Problem: Each line in the data holding "Gerber" should be listed.

** Opening Record excerpts block **

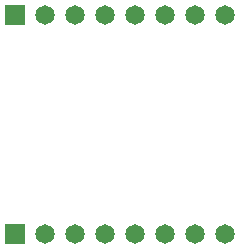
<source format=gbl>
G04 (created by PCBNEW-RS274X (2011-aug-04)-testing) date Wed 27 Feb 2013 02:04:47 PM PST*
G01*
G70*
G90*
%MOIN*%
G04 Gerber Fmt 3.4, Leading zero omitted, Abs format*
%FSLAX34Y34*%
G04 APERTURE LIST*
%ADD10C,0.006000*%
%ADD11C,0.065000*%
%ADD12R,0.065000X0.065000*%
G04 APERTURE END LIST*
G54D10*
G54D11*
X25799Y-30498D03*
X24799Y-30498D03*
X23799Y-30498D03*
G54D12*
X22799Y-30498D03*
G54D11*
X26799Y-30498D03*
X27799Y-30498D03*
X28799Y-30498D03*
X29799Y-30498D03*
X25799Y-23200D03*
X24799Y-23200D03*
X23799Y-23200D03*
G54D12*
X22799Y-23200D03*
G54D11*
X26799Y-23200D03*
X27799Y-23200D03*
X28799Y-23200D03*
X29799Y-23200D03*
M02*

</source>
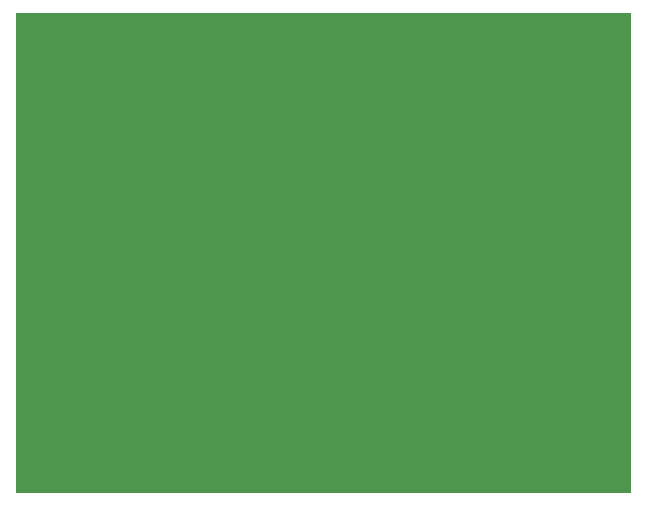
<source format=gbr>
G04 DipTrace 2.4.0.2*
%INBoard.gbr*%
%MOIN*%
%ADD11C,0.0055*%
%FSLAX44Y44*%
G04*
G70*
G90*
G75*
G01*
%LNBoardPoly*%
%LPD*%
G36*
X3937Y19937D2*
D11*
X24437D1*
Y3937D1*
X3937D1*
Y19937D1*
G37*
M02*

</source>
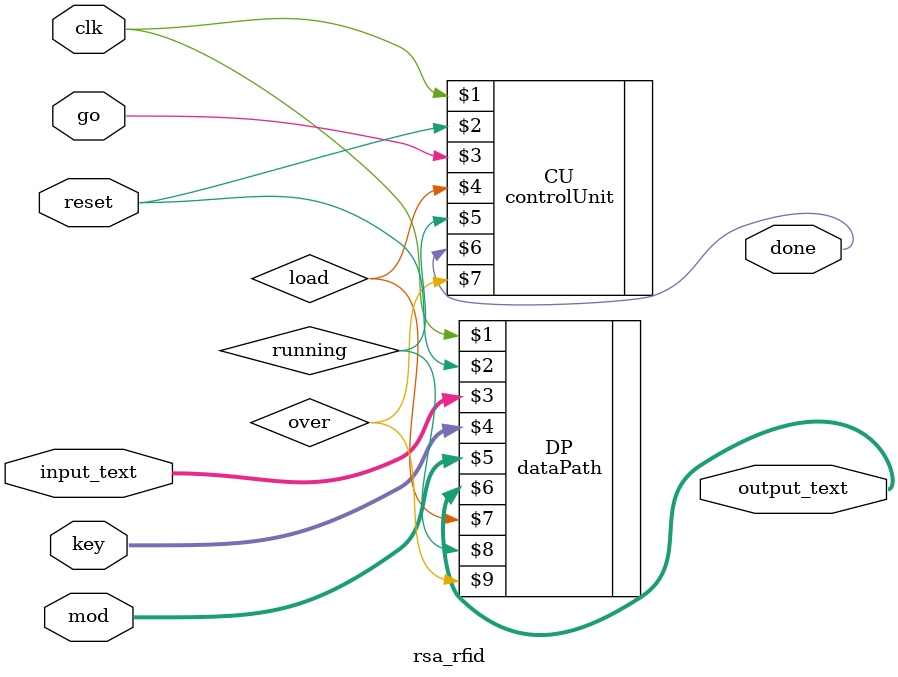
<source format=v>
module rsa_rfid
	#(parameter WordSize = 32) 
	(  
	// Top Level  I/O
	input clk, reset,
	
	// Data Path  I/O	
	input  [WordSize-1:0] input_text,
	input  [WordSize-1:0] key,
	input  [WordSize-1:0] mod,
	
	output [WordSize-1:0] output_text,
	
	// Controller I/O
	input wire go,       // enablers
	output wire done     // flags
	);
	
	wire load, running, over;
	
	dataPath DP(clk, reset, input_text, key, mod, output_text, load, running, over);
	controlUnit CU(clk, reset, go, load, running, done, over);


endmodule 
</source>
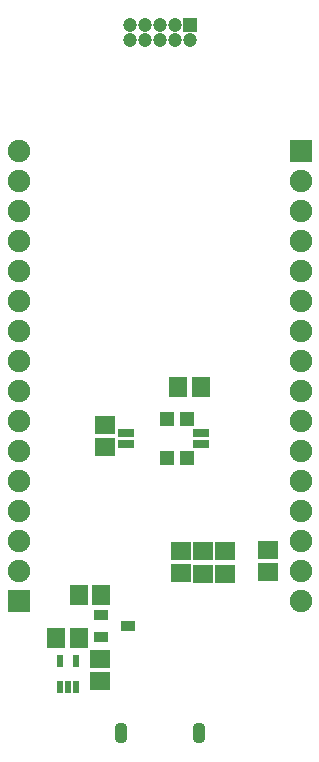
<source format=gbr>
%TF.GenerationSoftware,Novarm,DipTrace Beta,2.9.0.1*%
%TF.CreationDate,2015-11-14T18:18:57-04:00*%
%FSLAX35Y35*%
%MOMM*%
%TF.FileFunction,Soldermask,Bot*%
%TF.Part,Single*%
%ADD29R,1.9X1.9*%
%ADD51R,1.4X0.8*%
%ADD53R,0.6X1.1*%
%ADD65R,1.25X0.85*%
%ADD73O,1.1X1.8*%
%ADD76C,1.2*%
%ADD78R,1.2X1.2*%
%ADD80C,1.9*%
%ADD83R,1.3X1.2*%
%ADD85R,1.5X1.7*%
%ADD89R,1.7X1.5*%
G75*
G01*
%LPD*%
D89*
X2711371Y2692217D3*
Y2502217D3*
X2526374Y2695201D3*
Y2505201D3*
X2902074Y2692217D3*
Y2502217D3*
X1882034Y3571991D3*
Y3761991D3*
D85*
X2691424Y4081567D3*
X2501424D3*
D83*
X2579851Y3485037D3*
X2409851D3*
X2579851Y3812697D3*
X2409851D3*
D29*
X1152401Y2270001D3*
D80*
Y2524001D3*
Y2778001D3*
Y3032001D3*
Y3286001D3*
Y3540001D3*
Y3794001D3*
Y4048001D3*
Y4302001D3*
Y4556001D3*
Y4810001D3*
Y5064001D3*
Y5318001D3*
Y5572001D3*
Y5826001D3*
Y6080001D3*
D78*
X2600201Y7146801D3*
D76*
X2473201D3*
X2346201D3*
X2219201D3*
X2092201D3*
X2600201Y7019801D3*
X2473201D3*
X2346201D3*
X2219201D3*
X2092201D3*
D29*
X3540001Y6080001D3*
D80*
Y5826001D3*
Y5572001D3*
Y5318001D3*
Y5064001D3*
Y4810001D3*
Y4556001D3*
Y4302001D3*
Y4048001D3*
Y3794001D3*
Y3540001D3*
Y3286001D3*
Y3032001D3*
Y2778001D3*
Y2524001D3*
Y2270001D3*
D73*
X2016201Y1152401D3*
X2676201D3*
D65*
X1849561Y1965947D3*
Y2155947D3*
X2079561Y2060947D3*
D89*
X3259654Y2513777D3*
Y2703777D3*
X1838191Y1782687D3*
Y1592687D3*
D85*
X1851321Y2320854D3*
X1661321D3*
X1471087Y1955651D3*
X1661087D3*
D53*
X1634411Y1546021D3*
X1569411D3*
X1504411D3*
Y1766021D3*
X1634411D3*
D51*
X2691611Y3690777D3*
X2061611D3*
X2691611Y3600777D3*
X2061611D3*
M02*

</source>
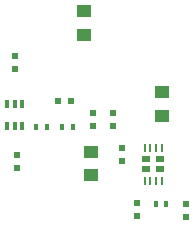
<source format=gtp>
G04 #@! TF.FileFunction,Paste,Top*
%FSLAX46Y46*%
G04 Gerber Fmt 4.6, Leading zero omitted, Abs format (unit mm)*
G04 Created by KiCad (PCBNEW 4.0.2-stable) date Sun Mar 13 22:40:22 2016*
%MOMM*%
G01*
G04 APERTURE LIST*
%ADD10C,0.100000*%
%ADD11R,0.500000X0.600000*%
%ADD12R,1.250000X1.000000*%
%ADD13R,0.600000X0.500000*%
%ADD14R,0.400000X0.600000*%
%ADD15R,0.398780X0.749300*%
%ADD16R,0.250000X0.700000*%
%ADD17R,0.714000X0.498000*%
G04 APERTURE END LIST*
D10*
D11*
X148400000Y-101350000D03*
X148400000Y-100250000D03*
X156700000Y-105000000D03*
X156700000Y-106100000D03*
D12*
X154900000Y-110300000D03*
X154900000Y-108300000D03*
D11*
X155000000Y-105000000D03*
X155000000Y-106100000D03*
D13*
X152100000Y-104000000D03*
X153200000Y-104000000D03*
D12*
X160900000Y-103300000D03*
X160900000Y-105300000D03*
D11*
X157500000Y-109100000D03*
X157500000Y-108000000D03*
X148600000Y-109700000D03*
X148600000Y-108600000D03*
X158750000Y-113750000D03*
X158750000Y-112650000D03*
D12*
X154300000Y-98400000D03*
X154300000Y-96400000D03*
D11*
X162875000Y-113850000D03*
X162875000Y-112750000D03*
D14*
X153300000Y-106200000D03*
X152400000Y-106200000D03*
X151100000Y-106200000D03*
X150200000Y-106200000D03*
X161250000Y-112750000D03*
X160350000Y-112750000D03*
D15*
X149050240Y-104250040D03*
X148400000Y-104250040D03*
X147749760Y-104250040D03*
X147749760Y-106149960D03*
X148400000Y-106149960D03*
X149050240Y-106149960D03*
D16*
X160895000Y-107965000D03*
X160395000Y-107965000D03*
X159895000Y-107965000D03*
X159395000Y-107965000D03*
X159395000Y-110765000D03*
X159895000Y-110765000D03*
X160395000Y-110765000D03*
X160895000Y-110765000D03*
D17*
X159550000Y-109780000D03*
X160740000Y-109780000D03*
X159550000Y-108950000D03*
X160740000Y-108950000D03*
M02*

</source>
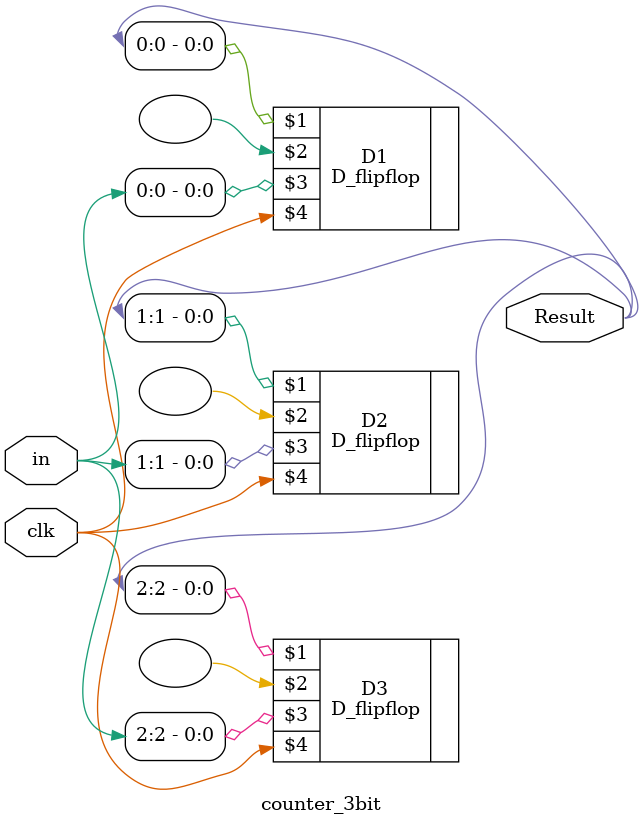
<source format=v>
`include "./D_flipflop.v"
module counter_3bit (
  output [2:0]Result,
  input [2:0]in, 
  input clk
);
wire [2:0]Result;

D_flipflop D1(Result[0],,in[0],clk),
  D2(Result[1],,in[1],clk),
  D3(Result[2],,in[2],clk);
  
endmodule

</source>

** Closing Record excerpts block **

Your solution:
G04 Gerber Fmt 3.4, Leading zero omitted, Abs format*
G04 Gerber Fmt 4.6, Leading zero omitted, Abs format (unit mm)*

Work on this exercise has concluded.